Europe jihadist push goes underground
February 19, 2009 by SAF Desk
Filed under News at a glance
William Maclean
BRUSSELS (Reuters) – Prisons and private homes have taken over from mosques as recruiting hubs for Islamist radicals in Europe, a shift that cannot be tackled simply by short-term government security measures, an academic said on Wednesday.
Under pressure from state surveillance and disapproval from local communities, activists who once trawled high-profile mosques for recruits increasingly use more discreet venues including makeshift prayer halls and bookshops, said Peter Neumann, a political scientist at Kings College, London. “This pattern of withdrawal from open agitation is consistent across Western Europe,” said Neumann, author of “Joining al Qaeda,” a report on radicalisation in Europe published by an independent British-based think-tank.
“A lot of open activities that used to go on at mosques are now taking place in private flats and apartments, as mosques themselves become more vigilant and clamp down,” he said in an interview on the sidelines of a security conference in Belgium.

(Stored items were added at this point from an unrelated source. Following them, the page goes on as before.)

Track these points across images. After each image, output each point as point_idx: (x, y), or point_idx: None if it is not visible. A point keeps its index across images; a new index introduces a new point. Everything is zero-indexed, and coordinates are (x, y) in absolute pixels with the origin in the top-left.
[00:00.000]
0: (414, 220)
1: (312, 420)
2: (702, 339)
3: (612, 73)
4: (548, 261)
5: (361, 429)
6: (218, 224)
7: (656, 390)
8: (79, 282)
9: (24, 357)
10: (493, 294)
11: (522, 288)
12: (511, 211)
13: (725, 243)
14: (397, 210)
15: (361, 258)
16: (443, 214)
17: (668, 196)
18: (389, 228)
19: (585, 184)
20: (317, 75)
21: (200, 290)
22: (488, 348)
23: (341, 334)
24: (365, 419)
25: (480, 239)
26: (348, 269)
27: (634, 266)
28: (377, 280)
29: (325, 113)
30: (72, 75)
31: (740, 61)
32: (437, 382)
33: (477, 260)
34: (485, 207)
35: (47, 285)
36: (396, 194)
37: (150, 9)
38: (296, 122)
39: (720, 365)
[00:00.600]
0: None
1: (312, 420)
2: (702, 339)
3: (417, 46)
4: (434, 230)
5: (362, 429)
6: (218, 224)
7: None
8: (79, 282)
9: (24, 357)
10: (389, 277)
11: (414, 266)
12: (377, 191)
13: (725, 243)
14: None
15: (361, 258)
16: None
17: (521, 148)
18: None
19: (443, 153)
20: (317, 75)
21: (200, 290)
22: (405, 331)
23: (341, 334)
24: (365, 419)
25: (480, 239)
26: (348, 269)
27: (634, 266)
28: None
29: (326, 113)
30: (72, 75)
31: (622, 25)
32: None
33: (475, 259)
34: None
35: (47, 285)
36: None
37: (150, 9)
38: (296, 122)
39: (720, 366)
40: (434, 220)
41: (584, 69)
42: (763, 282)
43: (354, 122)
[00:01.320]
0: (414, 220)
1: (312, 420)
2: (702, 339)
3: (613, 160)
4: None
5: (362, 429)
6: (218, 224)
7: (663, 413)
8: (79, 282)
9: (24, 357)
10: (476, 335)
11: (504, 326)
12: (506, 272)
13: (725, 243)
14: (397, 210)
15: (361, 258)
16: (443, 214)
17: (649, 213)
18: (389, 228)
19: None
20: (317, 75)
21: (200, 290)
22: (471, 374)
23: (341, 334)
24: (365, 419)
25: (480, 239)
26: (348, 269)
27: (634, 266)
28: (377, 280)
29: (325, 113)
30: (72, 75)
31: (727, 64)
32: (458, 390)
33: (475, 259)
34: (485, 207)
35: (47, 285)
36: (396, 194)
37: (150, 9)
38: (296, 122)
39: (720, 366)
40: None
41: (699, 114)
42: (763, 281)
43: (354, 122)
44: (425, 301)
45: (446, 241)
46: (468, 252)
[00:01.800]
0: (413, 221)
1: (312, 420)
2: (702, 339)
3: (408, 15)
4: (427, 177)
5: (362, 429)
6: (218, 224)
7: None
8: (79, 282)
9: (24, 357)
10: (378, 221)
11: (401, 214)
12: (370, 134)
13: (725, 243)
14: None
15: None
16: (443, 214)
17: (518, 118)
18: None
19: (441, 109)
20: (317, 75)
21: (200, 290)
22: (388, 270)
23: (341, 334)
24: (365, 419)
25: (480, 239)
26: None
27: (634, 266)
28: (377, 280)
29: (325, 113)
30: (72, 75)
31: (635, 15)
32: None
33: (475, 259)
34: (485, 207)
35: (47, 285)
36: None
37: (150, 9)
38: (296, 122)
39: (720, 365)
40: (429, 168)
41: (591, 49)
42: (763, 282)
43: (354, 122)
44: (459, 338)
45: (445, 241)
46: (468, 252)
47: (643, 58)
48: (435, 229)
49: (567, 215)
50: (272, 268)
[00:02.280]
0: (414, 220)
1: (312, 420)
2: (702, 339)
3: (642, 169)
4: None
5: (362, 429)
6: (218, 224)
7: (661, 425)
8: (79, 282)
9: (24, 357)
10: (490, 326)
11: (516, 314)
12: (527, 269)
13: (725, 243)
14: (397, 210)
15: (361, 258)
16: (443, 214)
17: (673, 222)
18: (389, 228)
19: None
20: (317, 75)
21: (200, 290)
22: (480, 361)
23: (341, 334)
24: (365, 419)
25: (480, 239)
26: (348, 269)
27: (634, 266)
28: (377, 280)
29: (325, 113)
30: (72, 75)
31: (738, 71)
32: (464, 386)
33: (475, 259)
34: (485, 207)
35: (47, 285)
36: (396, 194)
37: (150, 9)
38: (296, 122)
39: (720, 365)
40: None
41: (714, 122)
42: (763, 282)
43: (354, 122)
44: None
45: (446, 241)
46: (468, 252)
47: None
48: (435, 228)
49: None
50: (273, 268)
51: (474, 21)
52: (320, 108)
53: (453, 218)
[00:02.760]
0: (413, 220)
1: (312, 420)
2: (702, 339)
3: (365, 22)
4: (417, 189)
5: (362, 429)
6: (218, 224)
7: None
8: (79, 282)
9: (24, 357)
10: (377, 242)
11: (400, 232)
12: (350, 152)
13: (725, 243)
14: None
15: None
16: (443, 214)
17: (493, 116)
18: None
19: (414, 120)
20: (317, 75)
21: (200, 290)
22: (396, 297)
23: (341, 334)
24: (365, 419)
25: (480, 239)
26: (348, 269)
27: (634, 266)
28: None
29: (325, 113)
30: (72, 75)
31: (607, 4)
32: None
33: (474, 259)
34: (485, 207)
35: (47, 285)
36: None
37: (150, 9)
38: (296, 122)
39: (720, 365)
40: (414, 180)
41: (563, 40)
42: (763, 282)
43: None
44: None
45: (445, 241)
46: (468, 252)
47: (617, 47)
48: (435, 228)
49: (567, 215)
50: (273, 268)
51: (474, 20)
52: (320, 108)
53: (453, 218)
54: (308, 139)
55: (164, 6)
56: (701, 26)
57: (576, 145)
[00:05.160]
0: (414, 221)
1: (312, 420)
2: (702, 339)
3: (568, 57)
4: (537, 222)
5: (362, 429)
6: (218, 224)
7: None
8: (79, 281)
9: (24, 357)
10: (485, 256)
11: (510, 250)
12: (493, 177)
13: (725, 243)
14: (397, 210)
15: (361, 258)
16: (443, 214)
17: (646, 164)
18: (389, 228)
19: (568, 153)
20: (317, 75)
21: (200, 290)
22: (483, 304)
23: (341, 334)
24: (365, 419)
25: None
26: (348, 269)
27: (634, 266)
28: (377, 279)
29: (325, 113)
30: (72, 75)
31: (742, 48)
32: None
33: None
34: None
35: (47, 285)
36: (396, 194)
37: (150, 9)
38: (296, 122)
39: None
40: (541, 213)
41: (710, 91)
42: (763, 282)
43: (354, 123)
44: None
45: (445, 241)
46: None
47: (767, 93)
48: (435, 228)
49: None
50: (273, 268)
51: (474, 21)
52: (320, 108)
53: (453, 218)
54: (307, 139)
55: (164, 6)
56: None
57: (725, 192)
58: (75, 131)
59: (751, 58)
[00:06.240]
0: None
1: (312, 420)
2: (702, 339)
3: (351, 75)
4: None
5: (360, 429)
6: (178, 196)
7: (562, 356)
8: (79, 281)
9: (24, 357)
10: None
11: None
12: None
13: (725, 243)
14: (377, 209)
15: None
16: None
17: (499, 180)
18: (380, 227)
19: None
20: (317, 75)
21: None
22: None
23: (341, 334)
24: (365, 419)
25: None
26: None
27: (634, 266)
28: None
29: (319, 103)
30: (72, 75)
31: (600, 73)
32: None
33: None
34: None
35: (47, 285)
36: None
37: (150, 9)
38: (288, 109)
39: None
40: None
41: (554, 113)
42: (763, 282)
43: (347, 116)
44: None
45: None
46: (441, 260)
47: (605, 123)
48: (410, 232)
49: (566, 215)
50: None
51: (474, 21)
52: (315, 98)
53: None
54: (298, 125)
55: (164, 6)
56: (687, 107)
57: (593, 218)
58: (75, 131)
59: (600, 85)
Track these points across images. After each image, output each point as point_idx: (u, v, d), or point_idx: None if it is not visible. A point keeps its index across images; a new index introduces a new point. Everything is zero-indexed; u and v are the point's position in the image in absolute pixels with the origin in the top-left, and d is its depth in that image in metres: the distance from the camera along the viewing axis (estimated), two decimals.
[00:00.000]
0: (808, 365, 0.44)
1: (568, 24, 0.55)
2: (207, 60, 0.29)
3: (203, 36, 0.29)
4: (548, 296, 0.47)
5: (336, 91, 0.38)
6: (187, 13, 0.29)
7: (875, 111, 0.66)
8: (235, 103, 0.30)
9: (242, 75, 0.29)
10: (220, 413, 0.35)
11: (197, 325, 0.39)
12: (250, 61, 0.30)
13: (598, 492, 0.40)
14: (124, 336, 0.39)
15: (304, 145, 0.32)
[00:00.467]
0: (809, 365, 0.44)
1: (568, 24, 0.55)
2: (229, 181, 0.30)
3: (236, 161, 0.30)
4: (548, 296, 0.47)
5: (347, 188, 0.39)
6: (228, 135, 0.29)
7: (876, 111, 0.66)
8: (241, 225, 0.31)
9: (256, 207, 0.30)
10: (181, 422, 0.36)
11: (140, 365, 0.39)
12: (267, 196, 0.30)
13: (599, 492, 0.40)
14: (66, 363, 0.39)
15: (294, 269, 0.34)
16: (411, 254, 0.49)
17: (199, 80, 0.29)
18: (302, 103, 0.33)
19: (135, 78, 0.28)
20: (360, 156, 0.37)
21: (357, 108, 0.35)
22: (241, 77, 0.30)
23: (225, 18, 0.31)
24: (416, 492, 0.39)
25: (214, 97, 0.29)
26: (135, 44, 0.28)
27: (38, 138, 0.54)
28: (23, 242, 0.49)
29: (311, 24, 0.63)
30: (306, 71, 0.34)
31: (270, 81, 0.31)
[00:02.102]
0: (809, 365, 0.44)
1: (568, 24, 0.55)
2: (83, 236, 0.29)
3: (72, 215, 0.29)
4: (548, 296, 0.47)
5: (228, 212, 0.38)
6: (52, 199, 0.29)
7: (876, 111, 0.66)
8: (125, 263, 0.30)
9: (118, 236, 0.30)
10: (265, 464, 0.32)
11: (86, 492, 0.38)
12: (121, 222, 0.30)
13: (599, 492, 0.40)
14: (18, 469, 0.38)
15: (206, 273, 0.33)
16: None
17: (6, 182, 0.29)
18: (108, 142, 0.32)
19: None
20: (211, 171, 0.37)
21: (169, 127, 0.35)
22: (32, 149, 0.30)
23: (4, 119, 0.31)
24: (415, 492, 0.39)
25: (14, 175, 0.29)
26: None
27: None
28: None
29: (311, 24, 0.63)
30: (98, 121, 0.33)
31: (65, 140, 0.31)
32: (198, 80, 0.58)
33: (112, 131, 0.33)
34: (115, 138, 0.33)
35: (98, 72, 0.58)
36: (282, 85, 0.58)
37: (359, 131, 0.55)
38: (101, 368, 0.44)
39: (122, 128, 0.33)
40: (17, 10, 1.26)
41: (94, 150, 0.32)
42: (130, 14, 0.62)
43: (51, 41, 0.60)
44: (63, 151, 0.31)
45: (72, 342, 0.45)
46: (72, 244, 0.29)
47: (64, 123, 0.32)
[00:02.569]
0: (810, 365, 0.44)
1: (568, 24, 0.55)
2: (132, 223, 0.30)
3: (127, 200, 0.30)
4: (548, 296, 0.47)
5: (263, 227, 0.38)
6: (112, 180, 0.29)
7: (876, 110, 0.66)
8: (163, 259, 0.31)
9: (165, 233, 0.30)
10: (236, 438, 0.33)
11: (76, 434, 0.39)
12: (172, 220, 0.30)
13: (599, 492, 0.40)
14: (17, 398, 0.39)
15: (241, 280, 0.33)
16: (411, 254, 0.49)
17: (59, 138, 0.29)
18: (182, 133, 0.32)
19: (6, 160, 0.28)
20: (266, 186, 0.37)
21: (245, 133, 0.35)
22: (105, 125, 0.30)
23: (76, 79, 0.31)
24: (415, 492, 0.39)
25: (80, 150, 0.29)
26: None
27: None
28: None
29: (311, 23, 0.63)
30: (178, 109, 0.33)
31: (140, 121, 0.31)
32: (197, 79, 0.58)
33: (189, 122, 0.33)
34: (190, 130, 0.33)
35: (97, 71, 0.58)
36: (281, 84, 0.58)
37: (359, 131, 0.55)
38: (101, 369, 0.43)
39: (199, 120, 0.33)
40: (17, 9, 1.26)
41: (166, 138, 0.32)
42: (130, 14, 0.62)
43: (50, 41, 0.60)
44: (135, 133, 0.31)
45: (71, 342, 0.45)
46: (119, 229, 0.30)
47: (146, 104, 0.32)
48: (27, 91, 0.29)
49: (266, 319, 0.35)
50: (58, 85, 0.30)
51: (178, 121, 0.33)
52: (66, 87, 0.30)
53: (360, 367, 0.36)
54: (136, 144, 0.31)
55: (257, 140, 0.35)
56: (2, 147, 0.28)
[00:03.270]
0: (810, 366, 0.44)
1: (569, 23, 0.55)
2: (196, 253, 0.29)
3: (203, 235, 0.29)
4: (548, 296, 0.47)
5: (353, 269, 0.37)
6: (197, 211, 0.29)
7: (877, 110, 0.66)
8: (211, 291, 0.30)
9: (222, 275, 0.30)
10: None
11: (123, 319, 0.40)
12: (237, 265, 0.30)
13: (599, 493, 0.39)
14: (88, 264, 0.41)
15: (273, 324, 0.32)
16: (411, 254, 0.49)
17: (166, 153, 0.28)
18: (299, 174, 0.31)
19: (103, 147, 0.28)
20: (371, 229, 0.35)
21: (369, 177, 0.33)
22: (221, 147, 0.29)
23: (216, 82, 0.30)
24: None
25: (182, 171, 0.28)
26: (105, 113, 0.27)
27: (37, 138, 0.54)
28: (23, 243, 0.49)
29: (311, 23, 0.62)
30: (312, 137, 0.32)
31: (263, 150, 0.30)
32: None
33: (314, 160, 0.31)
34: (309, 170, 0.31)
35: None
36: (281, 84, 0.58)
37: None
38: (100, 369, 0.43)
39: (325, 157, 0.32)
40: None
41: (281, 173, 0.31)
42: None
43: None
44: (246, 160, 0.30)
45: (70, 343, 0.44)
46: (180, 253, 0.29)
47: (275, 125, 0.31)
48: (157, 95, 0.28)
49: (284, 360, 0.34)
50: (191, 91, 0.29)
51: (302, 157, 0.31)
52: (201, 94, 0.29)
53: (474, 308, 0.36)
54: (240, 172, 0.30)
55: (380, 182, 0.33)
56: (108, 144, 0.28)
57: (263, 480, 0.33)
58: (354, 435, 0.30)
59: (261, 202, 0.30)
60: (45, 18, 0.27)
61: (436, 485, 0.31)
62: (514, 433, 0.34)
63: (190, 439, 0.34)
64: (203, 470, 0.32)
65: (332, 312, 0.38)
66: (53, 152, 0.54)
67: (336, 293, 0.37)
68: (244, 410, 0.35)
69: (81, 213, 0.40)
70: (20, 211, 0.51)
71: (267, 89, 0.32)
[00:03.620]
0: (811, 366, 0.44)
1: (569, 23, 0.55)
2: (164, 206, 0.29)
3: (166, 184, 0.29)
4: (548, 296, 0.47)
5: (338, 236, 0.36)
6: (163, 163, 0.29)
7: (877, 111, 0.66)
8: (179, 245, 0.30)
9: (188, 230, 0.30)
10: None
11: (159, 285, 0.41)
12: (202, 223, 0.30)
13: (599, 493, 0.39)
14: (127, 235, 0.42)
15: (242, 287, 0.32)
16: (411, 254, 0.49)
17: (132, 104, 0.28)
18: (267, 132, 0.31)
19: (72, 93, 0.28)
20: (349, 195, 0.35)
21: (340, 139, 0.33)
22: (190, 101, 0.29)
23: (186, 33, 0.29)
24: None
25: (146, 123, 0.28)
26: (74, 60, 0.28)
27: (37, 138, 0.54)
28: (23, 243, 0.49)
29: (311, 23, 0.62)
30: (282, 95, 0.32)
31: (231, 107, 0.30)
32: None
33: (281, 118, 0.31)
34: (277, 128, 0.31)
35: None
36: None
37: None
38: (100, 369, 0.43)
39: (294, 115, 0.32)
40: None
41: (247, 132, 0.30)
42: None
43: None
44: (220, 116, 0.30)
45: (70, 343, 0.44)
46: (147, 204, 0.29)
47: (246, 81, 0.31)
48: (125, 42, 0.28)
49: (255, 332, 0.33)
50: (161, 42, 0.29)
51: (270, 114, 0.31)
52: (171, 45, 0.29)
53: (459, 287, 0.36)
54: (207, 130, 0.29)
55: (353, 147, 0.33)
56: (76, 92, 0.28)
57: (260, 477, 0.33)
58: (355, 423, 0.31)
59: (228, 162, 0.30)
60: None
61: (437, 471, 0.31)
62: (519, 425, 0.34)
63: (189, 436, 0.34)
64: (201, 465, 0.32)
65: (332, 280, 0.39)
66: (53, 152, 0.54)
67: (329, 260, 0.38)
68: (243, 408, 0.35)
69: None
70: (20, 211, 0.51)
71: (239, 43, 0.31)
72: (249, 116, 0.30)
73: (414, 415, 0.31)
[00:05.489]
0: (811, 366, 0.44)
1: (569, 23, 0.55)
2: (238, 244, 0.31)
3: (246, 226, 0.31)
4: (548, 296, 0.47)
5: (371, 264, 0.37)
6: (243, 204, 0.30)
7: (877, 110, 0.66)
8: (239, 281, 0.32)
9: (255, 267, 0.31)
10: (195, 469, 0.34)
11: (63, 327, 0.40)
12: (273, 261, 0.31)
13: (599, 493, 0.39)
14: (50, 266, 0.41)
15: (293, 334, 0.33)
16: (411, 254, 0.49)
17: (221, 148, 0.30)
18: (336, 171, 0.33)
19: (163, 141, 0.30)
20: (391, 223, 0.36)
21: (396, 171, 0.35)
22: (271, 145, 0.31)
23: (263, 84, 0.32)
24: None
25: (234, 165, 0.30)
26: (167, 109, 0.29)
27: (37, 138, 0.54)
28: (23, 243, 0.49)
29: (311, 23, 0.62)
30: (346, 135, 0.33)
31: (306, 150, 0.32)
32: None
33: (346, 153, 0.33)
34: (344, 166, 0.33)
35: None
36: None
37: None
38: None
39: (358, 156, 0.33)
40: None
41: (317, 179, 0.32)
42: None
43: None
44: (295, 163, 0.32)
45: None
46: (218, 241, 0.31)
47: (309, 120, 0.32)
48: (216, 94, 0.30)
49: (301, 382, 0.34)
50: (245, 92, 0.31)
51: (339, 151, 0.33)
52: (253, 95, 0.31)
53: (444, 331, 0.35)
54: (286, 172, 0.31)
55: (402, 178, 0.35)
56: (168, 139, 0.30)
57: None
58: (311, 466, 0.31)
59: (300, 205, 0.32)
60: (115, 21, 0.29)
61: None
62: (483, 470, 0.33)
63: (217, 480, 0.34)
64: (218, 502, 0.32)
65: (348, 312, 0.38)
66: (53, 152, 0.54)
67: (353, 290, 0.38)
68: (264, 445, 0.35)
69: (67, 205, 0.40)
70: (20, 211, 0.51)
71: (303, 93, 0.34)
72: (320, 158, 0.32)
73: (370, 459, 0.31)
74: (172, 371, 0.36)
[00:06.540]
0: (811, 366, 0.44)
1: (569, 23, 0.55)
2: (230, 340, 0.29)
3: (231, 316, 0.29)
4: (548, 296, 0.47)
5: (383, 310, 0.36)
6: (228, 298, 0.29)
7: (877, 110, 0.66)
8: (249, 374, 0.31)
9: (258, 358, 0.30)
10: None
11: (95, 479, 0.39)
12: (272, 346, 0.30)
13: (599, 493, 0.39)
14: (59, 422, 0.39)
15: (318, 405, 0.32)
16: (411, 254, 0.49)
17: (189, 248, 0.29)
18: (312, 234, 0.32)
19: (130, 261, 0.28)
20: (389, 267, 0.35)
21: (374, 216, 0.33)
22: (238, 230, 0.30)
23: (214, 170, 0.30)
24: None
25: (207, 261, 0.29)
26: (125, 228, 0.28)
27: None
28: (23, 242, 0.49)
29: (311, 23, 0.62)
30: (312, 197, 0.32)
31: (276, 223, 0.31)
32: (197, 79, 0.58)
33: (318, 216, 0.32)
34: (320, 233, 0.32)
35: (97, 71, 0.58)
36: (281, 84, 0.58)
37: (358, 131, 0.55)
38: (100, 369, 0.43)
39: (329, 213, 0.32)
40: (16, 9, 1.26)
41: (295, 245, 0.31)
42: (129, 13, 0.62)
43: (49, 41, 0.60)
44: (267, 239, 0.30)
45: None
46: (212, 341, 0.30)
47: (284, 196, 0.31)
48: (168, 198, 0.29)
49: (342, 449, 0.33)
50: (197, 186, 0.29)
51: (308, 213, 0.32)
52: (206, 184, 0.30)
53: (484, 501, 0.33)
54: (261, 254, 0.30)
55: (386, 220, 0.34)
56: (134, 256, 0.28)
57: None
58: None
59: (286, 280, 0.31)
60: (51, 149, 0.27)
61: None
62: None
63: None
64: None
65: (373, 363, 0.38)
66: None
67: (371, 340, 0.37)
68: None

“It’s been driven underground. It’s much more difficult for people like Abu Hamza to be operating out in the open, although it doesn’t mean they have gone away,” he told Reuters.
He was referring to Abu Hamza al-Masri, a firebrand Muslim preacher who acted as a magnet for radicals drawn to his mosque in north London in the 1990s, an easy surveillance target for police watching out for such activities.